Sesi Gabungan Orang Tua-Anak

Seperti halnya anak-anak penerima TF-CBT lainnya, idealnya ada pengasuh yang dilibatkan dalam setiap sesi dan dipersiapkan untuk terlibat dalam sesi conjoint, termasuk sesi berbagi TN conjoint. Dalam beberapa kasus, sesi TN gabungan ini serupa dengan sesi TN gabungan lainnya. Idealnya anak-anak membagikan seluruh TN mereka tetapi dapat memilih apakah mereka ingin mendiskusikan aspek-aspek tertentu atau tidak (misalnya karena rendahnya rasa kedekatan emosional dengan orang tua asuh, alasan privasi).
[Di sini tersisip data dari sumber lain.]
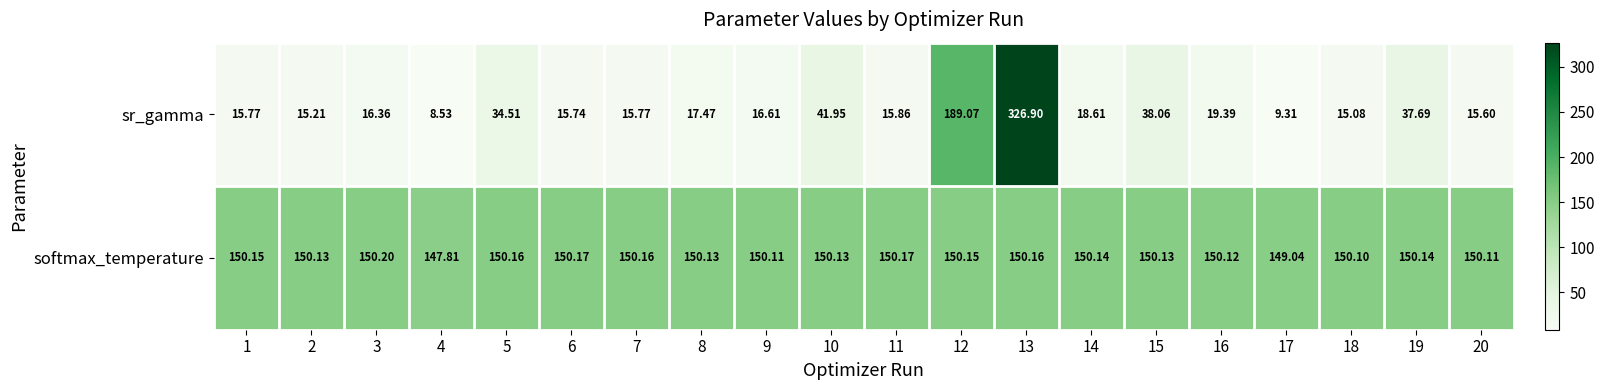

Which category has the lowest value across all series?

4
Tujuan kami adalah menilaiMengapaanak tidak mau membagikan TN untuk memastikan bahwa alasannya tidak berhubungan dengan menyalahkan diri sendiri, malu, atau tindakan tidak membantu lainnya

kognisi penuh (“Jika bibi saya mendengar bagian ini, di mana saya berbicara tentang bagaimana saya pergi ke rumahnya meskipun ibu saya berulang kali melarang saya, dia akan marah dan menganggap sebagian dari itu adalah kesalahan saya”).

Dalam beberapa kasus, ketika salah satu pengasuh tidak dilibatkan atau anak tidak mau berbagi dengan pengasuh karena alasan yang tepat (misalnya, orang tua asuh tidak memberikan dukungan emosional terhadap pengalaman traumatis anak), dokter dapat membantu pengasuh tersebut. anak berpikir kreatif tentang seseorang yang pantas untuk berbagi TN dan yang dapat menawarkan dukungan emosional berkelanjutan. Kami memiliki beberapa anak yang berbagi dengan saudara kandungnya yang sudah dewasa, guru, mentor, atau mantan orang tua angkat. Dalam semua situasi, terapis meluangkan waktu yang sama dengan pengasuh untuk memberikan psikoedukasi tentang paparan trauma dan reaksi umum dan untuk memberikan waktu bagi individu untuk mendengar dan menurunkan kepekaan terhadap TN sebelum sesi berbagi TN gabungan.